Apple ditches Imagination

1 min read

Imagination, the company that designs the graphics processors used in smartphones and other electronic devices, saw its shares take a tumble on the London Stock Exchange, after it was announced that Apple, its largest customer, would stop using its graphics technology.

Shares in the company, which fell at one point by 70 percent, ended up 60 percent lower on the day.

According to Imagination, Apple’s notification has led the company to discuss alternative commercial arrangements for the current license and royalty agreement between the two.

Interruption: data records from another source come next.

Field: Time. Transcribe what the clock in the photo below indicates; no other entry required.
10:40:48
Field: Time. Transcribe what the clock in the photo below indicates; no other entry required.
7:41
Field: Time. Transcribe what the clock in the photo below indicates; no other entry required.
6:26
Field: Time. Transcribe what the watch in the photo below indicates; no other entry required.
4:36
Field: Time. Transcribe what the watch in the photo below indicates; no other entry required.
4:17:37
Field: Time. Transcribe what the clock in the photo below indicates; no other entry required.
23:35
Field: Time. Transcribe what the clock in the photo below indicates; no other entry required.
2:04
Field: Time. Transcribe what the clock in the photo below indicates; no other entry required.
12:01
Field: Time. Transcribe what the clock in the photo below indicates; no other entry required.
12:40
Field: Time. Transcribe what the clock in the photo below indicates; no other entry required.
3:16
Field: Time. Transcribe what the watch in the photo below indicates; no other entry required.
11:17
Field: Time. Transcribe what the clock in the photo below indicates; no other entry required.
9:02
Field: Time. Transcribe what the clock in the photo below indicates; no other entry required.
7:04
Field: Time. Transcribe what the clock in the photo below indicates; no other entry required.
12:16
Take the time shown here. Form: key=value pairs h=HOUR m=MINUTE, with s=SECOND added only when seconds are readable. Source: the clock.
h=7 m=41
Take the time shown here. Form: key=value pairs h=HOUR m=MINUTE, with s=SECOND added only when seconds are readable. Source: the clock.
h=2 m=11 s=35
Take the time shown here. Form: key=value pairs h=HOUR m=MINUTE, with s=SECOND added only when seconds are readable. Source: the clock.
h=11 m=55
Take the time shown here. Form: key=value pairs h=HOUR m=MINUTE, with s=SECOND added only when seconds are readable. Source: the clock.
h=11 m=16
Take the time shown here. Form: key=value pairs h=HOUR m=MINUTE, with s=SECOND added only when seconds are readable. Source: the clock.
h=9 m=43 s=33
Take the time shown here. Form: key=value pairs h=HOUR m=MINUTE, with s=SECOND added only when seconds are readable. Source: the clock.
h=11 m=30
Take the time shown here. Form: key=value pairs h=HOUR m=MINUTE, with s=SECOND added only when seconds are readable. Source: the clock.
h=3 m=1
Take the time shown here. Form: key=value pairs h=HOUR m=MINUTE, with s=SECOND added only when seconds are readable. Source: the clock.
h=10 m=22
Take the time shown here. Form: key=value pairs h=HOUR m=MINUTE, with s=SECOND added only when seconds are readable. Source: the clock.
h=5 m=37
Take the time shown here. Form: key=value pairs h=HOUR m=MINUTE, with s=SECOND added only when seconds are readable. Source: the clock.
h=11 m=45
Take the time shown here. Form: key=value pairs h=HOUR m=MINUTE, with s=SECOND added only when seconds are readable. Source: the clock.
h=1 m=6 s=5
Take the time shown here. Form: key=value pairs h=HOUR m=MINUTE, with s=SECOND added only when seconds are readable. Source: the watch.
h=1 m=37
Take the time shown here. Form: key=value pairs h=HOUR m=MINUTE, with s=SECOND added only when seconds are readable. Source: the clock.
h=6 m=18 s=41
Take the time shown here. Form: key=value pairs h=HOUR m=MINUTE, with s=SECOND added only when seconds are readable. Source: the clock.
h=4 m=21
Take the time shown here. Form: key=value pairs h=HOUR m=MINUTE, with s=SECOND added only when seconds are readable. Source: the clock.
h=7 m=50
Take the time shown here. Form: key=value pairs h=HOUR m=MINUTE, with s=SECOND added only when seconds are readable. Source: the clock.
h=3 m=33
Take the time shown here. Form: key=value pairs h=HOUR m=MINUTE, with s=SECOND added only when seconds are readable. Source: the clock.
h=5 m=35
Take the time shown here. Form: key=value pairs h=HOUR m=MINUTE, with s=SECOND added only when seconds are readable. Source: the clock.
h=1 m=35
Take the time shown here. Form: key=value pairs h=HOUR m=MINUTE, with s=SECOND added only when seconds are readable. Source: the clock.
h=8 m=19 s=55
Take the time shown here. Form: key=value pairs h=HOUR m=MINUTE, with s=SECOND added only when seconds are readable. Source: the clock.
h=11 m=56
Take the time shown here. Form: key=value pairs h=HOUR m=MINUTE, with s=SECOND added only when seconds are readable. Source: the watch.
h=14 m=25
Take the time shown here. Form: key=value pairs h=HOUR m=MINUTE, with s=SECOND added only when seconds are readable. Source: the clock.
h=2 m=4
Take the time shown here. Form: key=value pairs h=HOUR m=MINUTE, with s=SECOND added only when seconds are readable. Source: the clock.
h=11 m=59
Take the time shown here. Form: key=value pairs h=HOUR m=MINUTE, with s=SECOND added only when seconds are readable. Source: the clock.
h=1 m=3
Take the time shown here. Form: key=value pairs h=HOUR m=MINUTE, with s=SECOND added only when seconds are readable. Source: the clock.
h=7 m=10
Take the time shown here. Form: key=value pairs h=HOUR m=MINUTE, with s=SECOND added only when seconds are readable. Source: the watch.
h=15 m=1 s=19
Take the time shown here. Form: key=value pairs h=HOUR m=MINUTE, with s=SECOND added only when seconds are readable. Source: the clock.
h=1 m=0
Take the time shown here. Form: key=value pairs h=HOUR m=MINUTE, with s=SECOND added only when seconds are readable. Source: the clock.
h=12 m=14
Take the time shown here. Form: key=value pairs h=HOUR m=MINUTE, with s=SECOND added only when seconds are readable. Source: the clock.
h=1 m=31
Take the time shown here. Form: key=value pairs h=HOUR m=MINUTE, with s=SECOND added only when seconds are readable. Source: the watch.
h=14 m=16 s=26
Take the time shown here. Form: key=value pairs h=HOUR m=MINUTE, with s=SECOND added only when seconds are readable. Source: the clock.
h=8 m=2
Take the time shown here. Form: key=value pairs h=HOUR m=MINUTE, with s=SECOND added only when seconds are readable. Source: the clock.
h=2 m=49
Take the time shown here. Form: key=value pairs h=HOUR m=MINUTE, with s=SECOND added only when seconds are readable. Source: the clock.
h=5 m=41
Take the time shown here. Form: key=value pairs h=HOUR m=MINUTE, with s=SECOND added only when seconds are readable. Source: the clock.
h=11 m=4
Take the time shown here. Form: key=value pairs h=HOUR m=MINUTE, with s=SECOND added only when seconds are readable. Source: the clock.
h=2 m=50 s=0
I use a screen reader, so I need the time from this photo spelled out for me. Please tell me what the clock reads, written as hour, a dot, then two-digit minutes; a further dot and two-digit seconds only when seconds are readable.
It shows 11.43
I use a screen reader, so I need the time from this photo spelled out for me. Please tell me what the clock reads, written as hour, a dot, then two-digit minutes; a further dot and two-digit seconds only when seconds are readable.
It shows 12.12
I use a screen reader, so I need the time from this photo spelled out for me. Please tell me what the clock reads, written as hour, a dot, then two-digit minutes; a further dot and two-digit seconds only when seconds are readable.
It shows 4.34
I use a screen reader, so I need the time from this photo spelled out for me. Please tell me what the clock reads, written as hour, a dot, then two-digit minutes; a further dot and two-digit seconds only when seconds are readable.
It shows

While Imagination warned that Apple’s decision could ultimately result in the US tech giant infringing its intellectual property rights the move, if realised, would certainly be a big blow for the UK chip designer.

Apple has used Imagination’s chip technology under a licensing agreement for many years and has even taken an 8 percent stake in the business.

Imagination’s technology has been used by Apple as the basis of Graphics Processor Units (GPU) in its phones, iPods, watches, TVs and tablets.

While Apple claims that it is working on its own GPU, Imagination contends that it will be difficult, without violating its patents and intellectual property, to deliver one.

Some believe that Apple's announcement is part of its strategy to take more control of its supply chain and Apple could be playing the role of 'bargaining bully' as it looks to drive down the costs of its royalty payments.

It’s been a tough few years for Imagination with cost cutting and job losses following financial losses, so the loss of £60m in licence fees will not be easy to absorb.

Apple came close to buying the firm a year ago, so could this be an attempt to buy Imagination on the cheap? No one knows what was discussed at the time of those discussions as Apple usually plays its cards very close to its chest, but could Imagination be a likely acquisition? It’s small and has a highly specialised expertise and now, thanks to Apple’s announcement, would be remarkably cheap to buy.

It could be a long shot but some analysts are all ready pricing in a possible acquisition.